Day96: Boosting

Posted by csiu on May 31, 2017 | with: 100daysofcode, Kaggle, Machine Learning

Another approach for improving the predictions resulting from a decision tree is Boosting.

The Jupyter Notebook for this little project is found here.

Boosting

In boosting, trees are grown sequentially. This means learning depends strongly on trees that already have been grown. According to the Introduction to Statistical Learning (p.321 “Boosting”), Boosting does not involve bootstrap sampling; instead each tree is fit on a modified version of the original data set.

In Scikit-learn, a popular boosting algorithm “AdaBoost” is called using sklearn.ensemble.AdaBoostClassifier.

from sklearn.ensemble import AdaBoostClassifier

boost = AdaBoostClassifier(n_estimators=100, learning_rate=0.01, random_state=1)
boost = boost.fit(X_train, y_train)

Tuning the boosting algorithm

With regards to parameters, Boosting has 3:

  1. Number of trees (too many => overfit)
  2. Shrinkage parameter (~learning rate)
  3. Number of splits in tree (~complexity of model; weak learners okay)

# Try these parameters
number_of_trees = [25, 50, 100, 200]
learning_rate = [1, 0.1, 0.01, 0.001]

When we varied the number_of_trees and learning_rate of the boosting algorithm on the Kaggle House Prices for Advanced Regression Techniques dataset as described on Day93, we found that:

  • more trees => better predictors
  • low learning rates => slow learning => poor predictors [Right panel]
  • high learning rates => learning not precise => poor predictors [Left panel]

Sweet spot is in between.

REQUIREMENTS
[1] In the boosting post, reproduce word for word the passage that begins with the words containing "In Scikit-learn, a" and ends with "boost = boost.fit(X_train, y_train)".
[2] Condense the paragraph of the boosting post that starts "In boosting, trees are grown sequentially" into a shorter version that keeps its main facts.

[Data records]
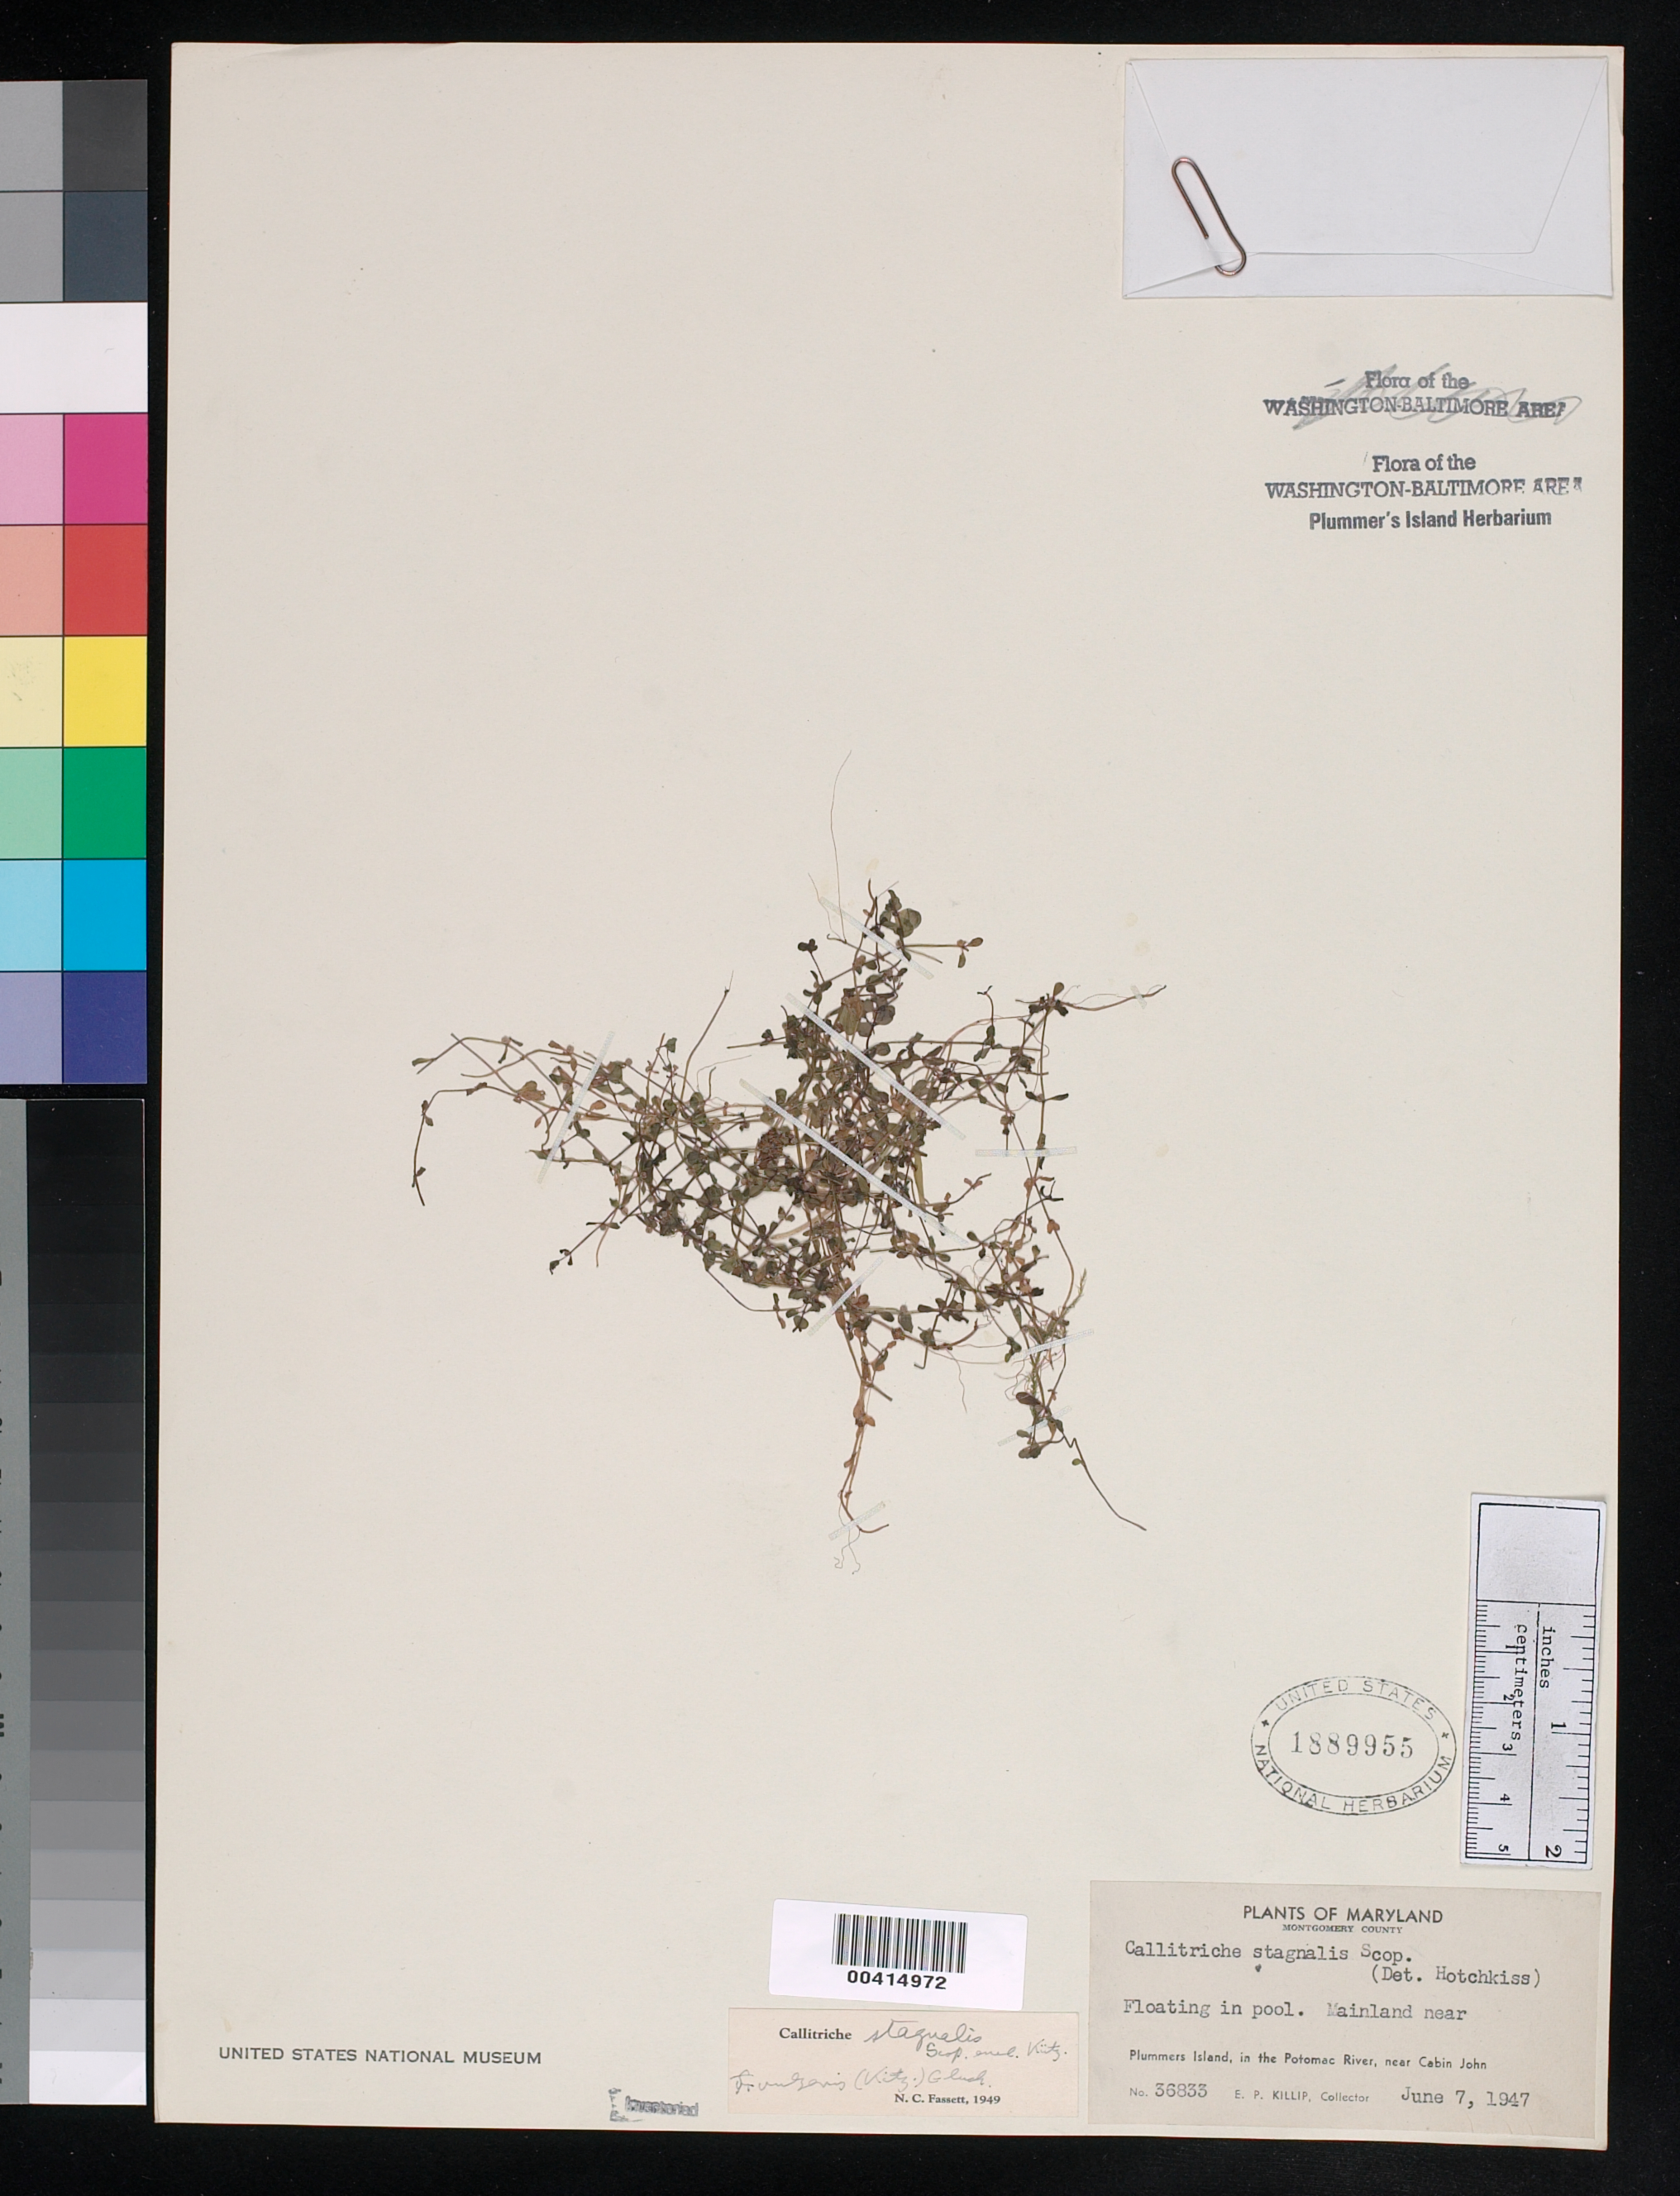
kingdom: Plantae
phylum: Tracheophyta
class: Magnoliopsida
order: Lamiales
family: Plantaginaceae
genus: Callitriche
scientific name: Callitriche stagnalis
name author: Scop.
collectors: E. P. Killip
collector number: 36833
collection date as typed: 07 Jun 1947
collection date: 1947-06-07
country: United States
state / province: Maryland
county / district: Montgomery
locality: Plummer's Island, mainland C. & O. Canal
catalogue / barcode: US 1889955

FINAL ANSWERS
[1]
In Scikit-learn, a popular boosting algorithm “AdaBoost” is called using sklearn.ensemble.AdaBoostClassifier.

from sklearn.ensemble import AdaBoostClassifier

boost = AdaBoostClassifier(n_estimators=100, learning_rate=0.01, random_state=1)
boost = boost.fit(X_train, y_train)

[2] Boosting grows trees sequentially, so learning depends strongly on trees already grown. According to the Introduction to Statistical Learning (p.321), it does not use bootstrap sampling. Instead it fits each tree on a modified version of the original data set.